Community music groups
Local music ensembles surviving the pandemic
By Scott Mills
Music, Quinte Region
The Quinte region has a rich history of community-based music groups. These ensembles bring musicians of all ages and backgrounds together to share the joy of music-making for their communities. Bands like The Commodores’ Orchestra have been entertaining Quinte residents for nearly a hundred years.
In early 2020 when the pandemic hit, seemingly overnight, all rehearsals and performances were cancelled, with no end in sight.
Terry Denyes, music director of the Brighton All-Star Band relates, “The Pandemic completely shut down our ability to rehearse and perform. Our normal rehearsal space is still unavailable, making us scramble to find suitable accommodations. We do have a full slate of engagements booked for this season and I believe we will weather this storm and carry on for years to come.”
Music groups were shut down during the pandemic due to both health regulations and a lack of access to their traditional venues.

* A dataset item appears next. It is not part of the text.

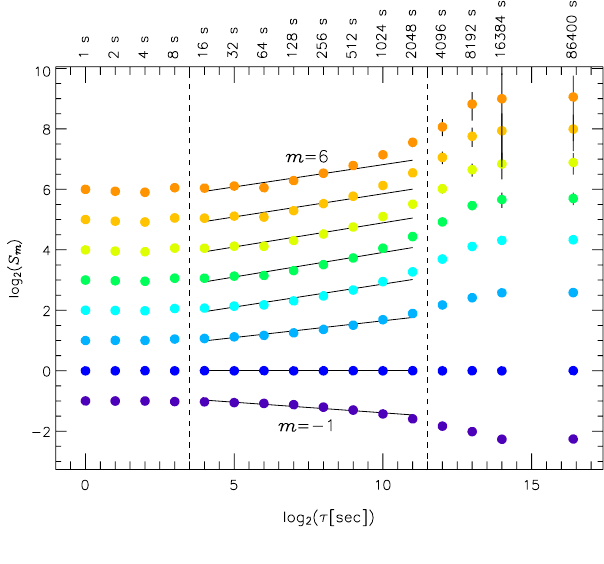
Fig. 9. A generalised structure function (GSF) analysis of the SWB fluctuations showing the variation of the moments S m ( τ) = h| δ v sw ( t, τ ) | m i with temporal scale τ for orders m = − 1 to 6. Weighted least squares fits have been applied to all the moments between τ =16 and 2048s to estimate the individual ζ ( m) . Error bars are drawn at the 3 σ level but are barely visible in the plot.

That continues to be an issue for some groups such as The 8 Wing Concert Band, The Albert College Community Winds, and The Commodores’ Orchestra.
Other groups have found new options as restrictions have started to lift. The Belleville Concert Band moved into a shared space with the RCSCC Quinte Navy Cadet Band. The Trenton Citizen’s Band found a new home at the Church of Jesus Christ of Latter-day Saints in Trenton, and the Brighton All Star Band is using the Brighton Legion and Trinity St Andrew’s Church.
The Belleville Concert Band and the Trenton Citizen’s Band worked together on a Christmas show, with the Trenton Band producing DVDs and song sheets of Christmas music that were sent to seniors’ homes. Technology also helped keep the music alive. The Quinte Symphony and the Trenton Citizen’s Band created music using online software for remote-collaborative performances, or to share recordings for individual rehearsal purposes.
Two years later, musicians are safely getting back together, back to weekly rehearsals, making a return to performing, are planning for new shows and hope to be fully back up to speed by September.
President of Quinte Symphony, Debbie Shaw, says, “Based on the enthusiastic response from our musicians, I think we are stronger than ever. I had to laugh when I saw our musicians gathered and ready to play more than 30 minutes before the start time of rehearsal after 18 months of waiting!”
Andy Seguire, music director of Albert College Community Winds, says their ensemble offers a unique opportunity for students and adults to collaborate. “Will it look exactly the same? Likely not, as most things may take on a different feel as we move out of the pandemic,” he says. “However, the spirit and mission of the band will stay the same; providing the space for students and community members to come together and play purely for the joy of doing so.”
All groups are recruiting new members and encouraging interested musicians to join them and become part of this region’s long music-making tradition. To quote the Quinte Symphony’s motto, you are encouraged to come to the performances to hear “The music you love played by the people you know.”